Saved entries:
>>>>
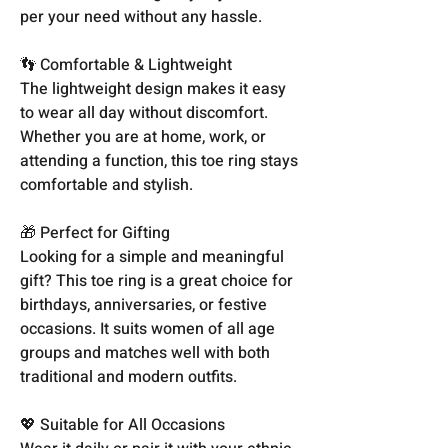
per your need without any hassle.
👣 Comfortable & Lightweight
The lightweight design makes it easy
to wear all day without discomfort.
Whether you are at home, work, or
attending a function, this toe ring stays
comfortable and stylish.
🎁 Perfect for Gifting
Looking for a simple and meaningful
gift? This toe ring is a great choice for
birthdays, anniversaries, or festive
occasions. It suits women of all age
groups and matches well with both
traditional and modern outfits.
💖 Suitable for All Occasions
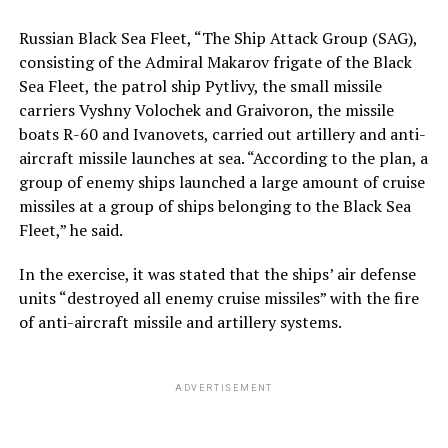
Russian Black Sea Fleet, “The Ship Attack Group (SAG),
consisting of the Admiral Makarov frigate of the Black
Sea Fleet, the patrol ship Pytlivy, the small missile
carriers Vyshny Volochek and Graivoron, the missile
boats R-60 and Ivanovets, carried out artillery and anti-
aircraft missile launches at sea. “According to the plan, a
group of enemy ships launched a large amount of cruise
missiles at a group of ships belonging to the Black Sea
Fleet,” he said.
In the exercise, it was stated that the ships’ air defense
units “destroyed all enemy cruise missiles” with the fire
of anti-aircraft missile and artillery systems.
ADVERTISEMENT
<<<<
Task statement: Write out all of the data again, replacing "toe ring" with "anklet" everywhere and changing nothing else. Leave the pictures out.

Answer section:
per your need without any hassle.
👣 Comfortable & Lightweight
The lightweight design makes it easy
to wear all day without discomfort.
Whether you are at home, work, or
attending a function, this anklet stays
comfortable and stylish.
🎁 Perfect for Gifting
Looking for a simple and meaningful
gift? This anklet is a great choice for
birthdays, anniversaries, or festive
occasions. It suits women of all age
groups and matches well with both
traditional and modern outfits.
💖 Suitable for All Occasions
Russian Black Sea Fleet, “The Ship Attack Group (SAG),
consisting of the Admiral Makarov frigate of the Black
Sea Fleet, the patrol ship Pytlivy, the small missile
carriers Vyshny Volochek and Graivoron, the missile
boats R-60 and Ivanovets, carried out artillery and anti-
aircraft missile launches at sea. “According to the plan, a
group of enemy ships launched a large amount of cruise
missiles at a group of ships belonging to the Black Sea
Fleet,” he said.
In the exercise, it was stated that the ships’ air defense
units “destroyed all enemy cruise missiles” with the fire
of anti-aircraft missile and artillery systems.
ADVERTISEMENT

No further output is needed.